According to the mailing-list reply below, what file do the Windows and DOS builds include in place of john.conf, and why?

Excerpt:
>>>

On Sun, Jan 15, 2006 at 12:03:12PM +0000, Phantom wrote:
> A question, why is therre no john.conf file in your win and dos builds?

There's john.ini instead.  john.conf is a more natural name for Unix
systems, but it wouldn't work on 8.3 filesystems (old-fashioned FAT)
and with DOS versions of PKUNZIP.

> Did a test run on 5303 DES hashes and compared 1.7 Win-mmx with 1.7 DOS-mmx,

I'd be interested in your comparing the results against those of 1.6.
Of course, 1.7 will be a lot faster, but the test would be to make sure
that 1.7 cracks all the same passwords that 1.6 did.

> The DOS-mmx was considerably slower (tested in commandprompt windows in
> XP..dunno if that affected the speed of the DOS one?)

Yes, the DOS build should run a little bit faster on plain DOS.  But the
difference should be much smaller than what you have observed in the
second test:

> DOS> guesses: 205  time: 0:00:00:04 100%  c/s: 8686K (default single rules)

<<<

(Data items)
>>>

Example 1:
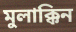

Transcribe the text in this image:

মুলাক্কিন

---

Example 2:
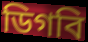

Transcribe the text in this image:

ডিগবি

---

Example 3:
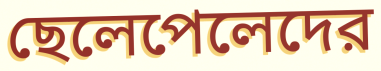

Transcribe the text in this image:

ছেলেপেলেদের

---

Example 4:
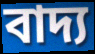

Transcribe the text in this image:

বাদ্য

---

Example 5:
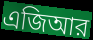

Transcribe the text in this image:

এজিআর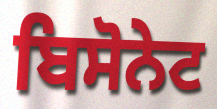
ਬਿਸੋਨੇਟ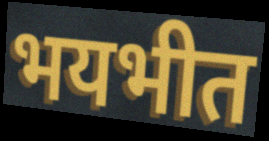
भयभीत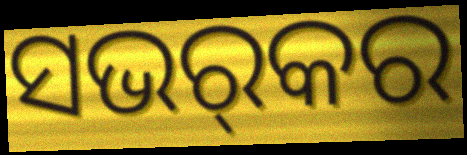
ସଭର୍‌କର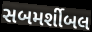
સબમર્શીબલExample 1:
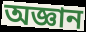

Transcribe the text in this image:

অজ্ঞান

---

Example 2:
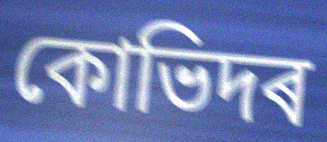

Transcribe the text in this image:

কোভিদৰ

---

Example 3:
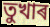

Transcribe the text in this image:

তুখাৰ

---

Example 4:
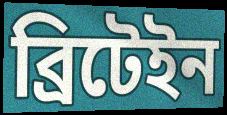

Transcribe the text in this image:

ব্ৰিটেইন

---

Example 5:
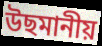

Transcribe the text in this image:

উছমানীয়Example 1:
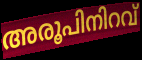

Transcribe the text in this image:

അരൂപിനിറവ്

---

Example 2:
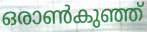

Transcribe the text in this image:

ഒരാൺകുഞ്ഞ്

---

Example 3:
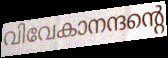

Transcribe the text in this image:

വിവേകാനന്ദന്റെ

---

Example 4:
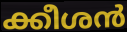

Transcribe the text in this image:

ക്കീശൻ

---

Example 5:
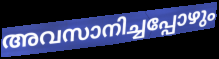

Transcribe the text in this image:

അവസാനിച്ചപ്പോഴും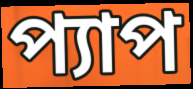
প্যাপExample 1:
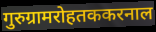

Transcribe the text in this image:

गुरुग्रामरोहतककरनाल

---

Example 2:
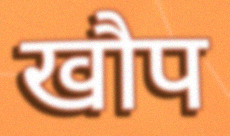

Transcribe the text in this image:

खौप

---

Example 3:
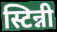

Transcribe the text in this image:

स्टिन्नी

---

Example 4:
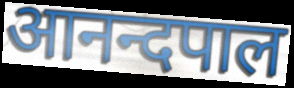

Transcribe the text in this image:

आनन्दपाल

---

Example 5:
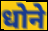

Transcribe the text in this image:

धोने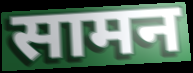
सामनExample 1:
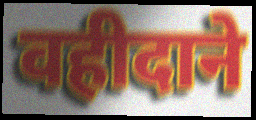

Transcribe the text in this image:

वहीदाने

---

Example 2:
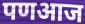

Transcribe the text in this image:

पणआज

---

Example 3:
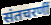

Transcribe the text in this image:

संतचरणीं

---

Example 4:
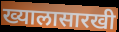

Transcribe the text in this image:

<<<

Solution to the problem: They include john.ini, because the name john.conf would not work on 8.3 filesystems (old-fashioned FAT) or with DOS versions of PKUNZIP.